Pretraining efficiency: 8,191 training signals per 8,192-token sequence. Every token contributes. Maximum gradient signal per forward pass.
SFT efficiency: Only assistant tokens contribute loss — typically 30-70% of the sequence. System prompts and user messages are “free” forward-pass context. Effective training signals per sequence drop proportionally.

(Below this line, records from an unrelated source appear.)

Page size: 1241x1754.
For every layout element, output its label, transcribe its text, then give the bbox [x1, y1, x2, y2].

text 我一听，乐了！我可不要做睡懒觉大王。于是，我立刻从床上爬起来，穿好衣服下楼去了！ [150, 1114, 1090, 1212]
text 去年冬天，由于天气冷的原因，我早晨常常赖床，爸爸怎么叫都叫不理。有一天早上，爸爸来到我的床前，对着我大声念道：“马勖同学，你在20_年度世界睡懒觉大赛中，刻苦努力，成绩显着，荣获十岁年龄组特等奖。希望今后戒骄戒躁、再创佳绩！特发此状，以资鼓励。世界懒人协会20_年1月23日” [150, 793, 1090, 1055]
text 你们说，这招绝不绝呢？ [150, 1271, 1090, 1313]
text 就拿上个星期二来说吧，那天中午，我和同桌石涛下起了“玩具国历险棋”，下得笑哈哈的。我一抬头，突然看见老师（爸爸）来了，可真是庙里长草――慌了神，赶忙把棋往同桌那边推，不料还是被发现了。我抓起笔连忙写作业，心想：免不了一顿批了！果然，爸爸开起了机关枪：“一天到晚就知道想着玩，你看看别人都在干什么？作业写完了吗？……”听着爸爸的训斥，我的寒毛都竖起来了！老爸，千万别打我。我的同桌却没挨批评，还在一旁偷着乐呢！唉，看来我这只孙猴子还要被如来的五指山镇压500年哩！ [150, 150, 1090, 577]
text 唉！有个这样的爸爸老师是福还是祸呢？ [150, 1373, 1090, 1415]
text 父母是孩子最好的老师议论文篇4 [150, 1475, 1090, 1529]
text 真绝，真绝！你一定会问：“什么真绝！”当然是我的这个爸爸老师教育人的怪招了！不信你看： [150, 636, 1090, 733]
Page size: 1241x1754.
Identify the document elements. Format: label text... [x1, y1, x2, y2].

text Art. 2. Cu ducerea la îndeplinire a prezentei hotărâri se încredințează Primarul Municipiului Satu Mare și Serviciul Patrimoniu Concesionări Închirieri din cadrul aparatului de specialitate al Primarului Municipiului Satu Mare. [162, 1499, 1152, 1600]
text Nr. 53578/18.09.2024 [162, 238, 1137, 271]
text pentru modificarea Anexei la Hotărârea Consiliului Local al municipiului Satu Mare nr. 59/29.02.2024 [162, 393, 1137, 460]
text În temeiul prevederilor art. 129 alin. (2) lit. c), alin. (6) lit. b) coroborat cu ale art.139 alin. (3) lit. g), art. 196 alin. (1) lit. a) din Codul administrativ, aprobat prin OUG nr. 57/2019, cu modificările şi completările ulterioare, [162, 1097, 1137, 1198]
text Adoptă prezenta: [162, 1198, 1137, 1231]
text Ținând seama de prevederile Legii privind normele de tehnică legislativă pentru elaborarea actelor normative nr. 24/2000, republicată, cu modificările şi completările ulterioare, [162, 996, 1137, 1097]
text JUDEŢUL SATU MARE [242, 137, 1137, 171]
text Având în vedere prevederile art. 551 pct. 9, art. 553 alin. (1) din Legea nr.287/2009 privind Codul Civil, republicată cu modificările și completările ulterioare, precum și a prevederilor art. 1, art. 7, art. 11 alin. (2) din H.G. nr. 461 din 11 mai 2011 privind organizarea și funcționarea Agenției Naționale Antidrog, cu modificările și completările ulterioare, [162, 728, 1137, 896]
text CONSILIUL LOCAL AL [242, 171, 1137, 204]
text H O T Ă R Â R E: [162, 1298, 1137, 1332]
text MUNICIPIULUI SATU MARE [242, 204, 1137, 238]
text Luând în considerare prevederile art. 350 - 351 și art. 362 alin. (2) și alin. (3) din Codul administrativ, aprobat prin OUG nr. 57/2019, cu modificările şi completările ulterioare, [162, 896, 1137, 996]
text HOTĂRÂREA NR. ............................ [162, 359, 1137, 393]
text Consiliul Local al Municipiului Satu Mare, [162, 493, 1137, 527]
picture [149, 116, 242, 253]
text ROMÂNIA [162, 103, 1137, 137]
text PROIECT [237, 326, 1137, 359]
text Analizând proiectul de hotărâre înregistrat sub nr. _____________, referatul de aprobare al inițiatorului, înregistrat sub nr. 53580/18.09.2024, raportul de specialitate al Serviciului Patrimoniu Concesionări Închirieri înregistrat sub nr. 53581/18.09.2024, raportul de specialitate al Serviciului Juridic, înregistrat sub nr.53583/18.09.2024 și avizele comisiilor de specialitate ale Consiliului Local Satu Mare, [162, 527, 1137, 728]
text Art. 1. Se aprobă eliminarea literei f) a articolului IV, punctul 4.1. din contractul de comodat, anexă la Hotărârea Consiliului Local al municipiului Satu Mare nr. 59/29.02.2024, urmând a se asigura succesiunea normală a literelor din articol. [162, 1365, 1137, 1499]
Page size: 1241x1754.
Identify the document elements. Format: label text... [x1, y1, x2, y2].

Masking implementation: A binary mask tensor the same shape as the sequence. Multiply the per-token loss by the mask before averaging. Compute cost: negligible. Implementation complexity: moderate (must correctly track which tokens belong to which role).
Gradient concentration: In SFT, gradients are concentrated on assistant tokens. This means the layers and weights most responsible for generating output text receive stronger, more targeted updates. Weights that mostly process input context receive weaker signals.